Order	Read	What to focus on
1	6.5.2 Attention Mechanism	QKV, attention weights, masking
2	6.5.3 Transformer Architecture	block structure, residuals, feed-forward layers

Evidence to Keep

Keep one attention bridge note:

Tokens Shape: [batch, seq_len, embed_dim]
Attention Shape: [batch, query_position, key_position]
Qkv Meaning: Q/K match, V carries content
Mask Reason: generation cannot see future tokens
Llm Bridge: decoder blocks turn token context into next-token logits

Pass Check

You pass this roadmap when you can read the attention weight shape, explain why attention gives global context, and connect masks to text generation.

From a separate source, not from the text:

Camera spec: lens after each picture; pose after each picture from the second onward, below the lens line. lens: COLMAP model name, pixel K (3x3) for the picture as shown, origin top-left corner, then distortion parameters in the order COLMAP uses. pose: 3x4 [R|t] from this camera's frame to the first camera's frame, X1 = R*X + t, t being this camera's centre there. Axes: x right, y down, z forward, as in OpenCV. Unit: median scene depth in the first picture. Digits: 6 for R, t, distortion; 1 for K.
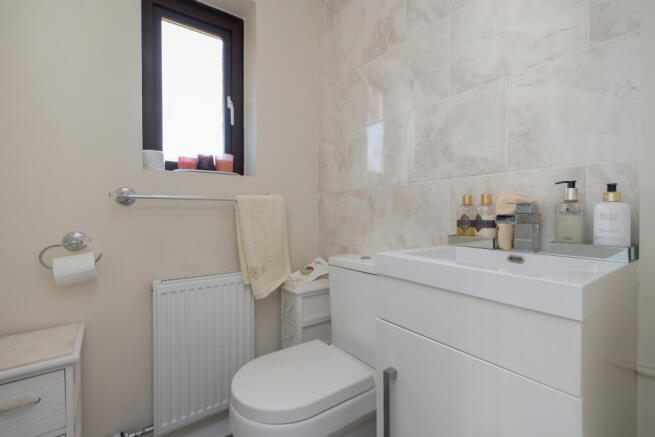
lens RADIAL K [[300.6, 0, 329.3], [0, 300.6, 215.6], [0, 0, 1]] dist [-0.000341, 0.000032]
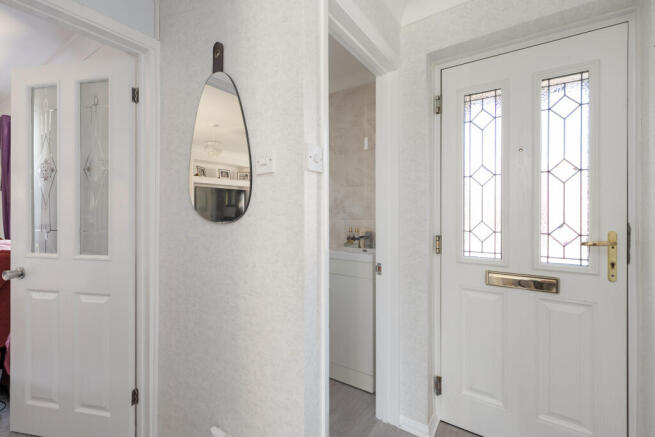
lens RADIAL K [[300.6, 0, 327.3], [0, 300.6, 216.5], [0, 0, 1]] dist [-0.000341, 0.000032]
pose [[0.944023, 0.003113, 0.329864, -0.629986], [-0.003679, 0.999993, 0.001092, -0.174314], [-0.329858, -0.002245, 0.944028, -1.483061]]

Check reasoning and explanation

A passing answer connects tensors, model layers, loss, backward(), and optimizer updates into one training loop.
The evidence should include a runnable mini experiment, tensor-shape checks, and a loss or validation curve you can explain.
A good self-check names one failure mode such as shape mismatch, no loss decrease, overfitting, data leakage, or using Attention/Transformer words without explaining the data flow.